• _Records for the exercise_:
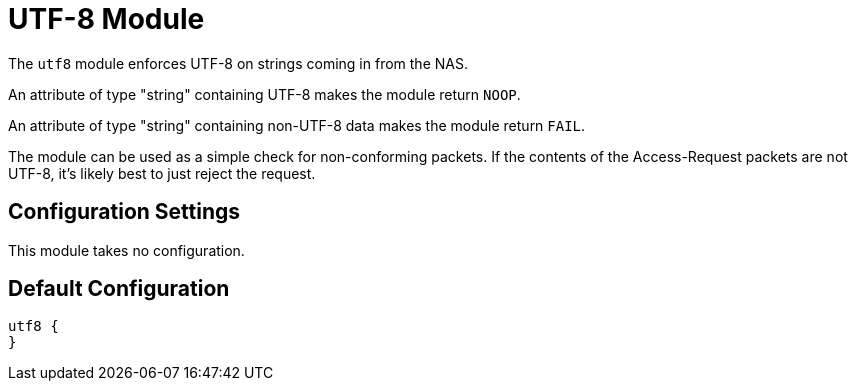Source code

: 



= UTF-8 Module

The `utf8` module enforces UTF-8 on strings coming in from the NAS.

An attribute of type "string" containing UTF-8 makes the module
return `NOOP`.

An attribute of type "string" containing non-UTF-8 data makes
the module return `FAIL`.

The module can be used as a simple check for non-conforming
packets.  If the contents of the Access-Request packets are not
UTF-8, it's likely best to just reject the request.



## Configuration Settings

This module takes no configuration.



== Default Configuration

```
utf8 {
}
```

// Copyright (C) 2025 Network RADIUS SAS.  Licenced under CC-by-NC 4.0.
// This documentation was developed by Network RADIUS SAS.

• _Task details_: Retype word for word all the material given above, and keep the pictures out.

• _Response to this task_:
Source code

: 



= UTF-8 Module

The `utf8` module enforces UTF-8 on strings coming in from the NAS.

An attribute of type "string" containing UTF-8 makes the module
return `NOOP`.

An attribute of type "string" containing non-UTF-8 data makes
the module return `FAIL`.

The module can be used as a simple check for non-conforming
packets.  If the contents of the Access-Request packets are not
UTF-8, it's likely best to just reject the request.



## Configuration Settings

This module takes no configuration.



== Default Configuration

```
utf8 {
}
```

// Copyright (C) 2025 Network RADIUS SAS.  Licenced under CC-by-NC 4.0.
// This documentation was developed by Network RADIUS SAS.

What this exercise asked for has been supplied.